What are some of the different kinds of spells players will be using in combat against each other?

Our Spells are largely focused on giving players creative tools to make big plays, defensive or offensive, when they need to.

One example, The Wall, is exactly what it sounds like. It spawns this magical barrier that exists for a bit to block opponent shots and prevents opponents from moving through. Great defensive option.

Alternatively, you could use Ethereal Hand which spawns this cool portal into the Arena. If the ball is touching the portal, and the player who cast it then uses the catch trigger, it pulls the ball through the portal into their hand instantly from anywhere in the Arena. Harder to use, but super powerful if you can do it a pinch. For example, Ethereal Hand is especially effective in Goal Tender mode.

Those are 2 of the 5 spells we have at launch, the goal is to just give players the power to change the tide of the game in a cool way.

What sort of depth will customization of match rules offer?

Between Spells, Modes, Layouts and Curses you can get a surprising amount of variety out of the game. Those systems definitely drive the customization in Skorecery.

That said we’re definitely looking at what other elements we can customize so that players can really play their way.

Do you have any plans for post-launch content?

Nothing that we can commit to at this point in time, but we’re definitely exploring different options. Any new Curses, Spells, and Modes that catch our attention have a good chance of showing up post-launch.

Do you have any plans for launching the game on Xbox One as well?

Not at the moment, but that may change. Again it’s the kind of thing we need to explore as a team, see what is feasible, and see if there is interest.


"Our Spells are largely focused on giving players creative tools to make big plays, defensive or offensive, when they need to."

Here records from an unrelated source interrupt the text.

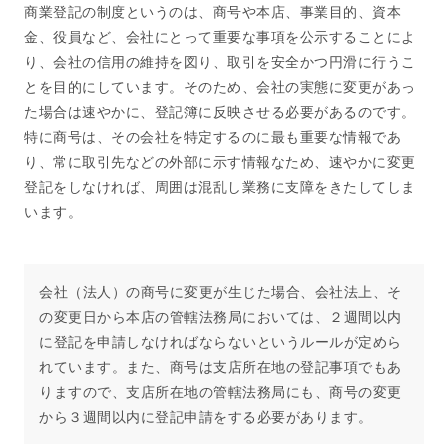
商業登記の制度というのは、商号や本店、事業目的、資本
金、役員など、会社にとって重要な事項を公示することによ
り、会社の信用の維持を図り、取引を安全かつ円滑に行うこ
とを目的にしています。そのため、会社の実態に変更があっ
た場合は速やかに、登記簿に反映させる必要があるのです。
特に商号は、その会社を特定するのに最も重要な情報であ
り、常に取引先などの外部に示す情報なため、速やかに変更
登記をしなければ、周囲は混乱し業務に支障をきたしてしま
います。
会社（法人）の商号に変更が生じた場合、会社法上、そ
の変更日から本店の管轄法務局においては、２週間以内
に登記を申請しなければならないというルールが定めら
れています。また、商号は支店所在地の登記事項でもあ
りますので、支店所在地の管轄法務局にも、商号の変更
から３週間以内に登記申請をする必要があります。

Was there any reason why you went exclusive to PS4?

The team has been really happy with what Sony has done in the indie scene and how much demand the PS4 has drawn in that space.

We also were looking to release on a console since our game was a controller-focused, couch multiplayer experience. It felt more at home in that sense than on a PC.

And on top of that we’re just big fans of the platform that brought us games like Ratchet and Clank and wanted to be a part of that family in some small way.

Are you taking advantage of the PS4 Pro’s extra power to deliver better visuals or performance?

Not in any deliberate way, no.

What are the resolutions and frame rates of the PS4 Pro and base versions?

1080p at around 60fps on both.

Next gen is coming sooner or later. From a development perspective, what is your biggest expectation from PS5 and Xbox Scarlett?

Hmm, good question! From a development scene perspective, it will be interesting to see how Sony and Microsoft’s idea of developer access changes. What do their stores look like, what does it take to get on a platform, what do their tools look like?

It is a hard balance to strike between mobile stores (low barrier to entry, lots of products of low quality) vs console stores (higher barrier to entry, on average higher quality). Most likely they will still be workshopping that come next gen.

Do you think VR will be one of the defining features of next-gen consoles?

It certainly feels that way, though I’m not sure how central to those console experiences they will be. It might just be that VR is supported out the gate, as opposed to being addressed later on. Seems unlikely that a console would come out and be, “VR First”, for example. Should be interesting no matter what happens!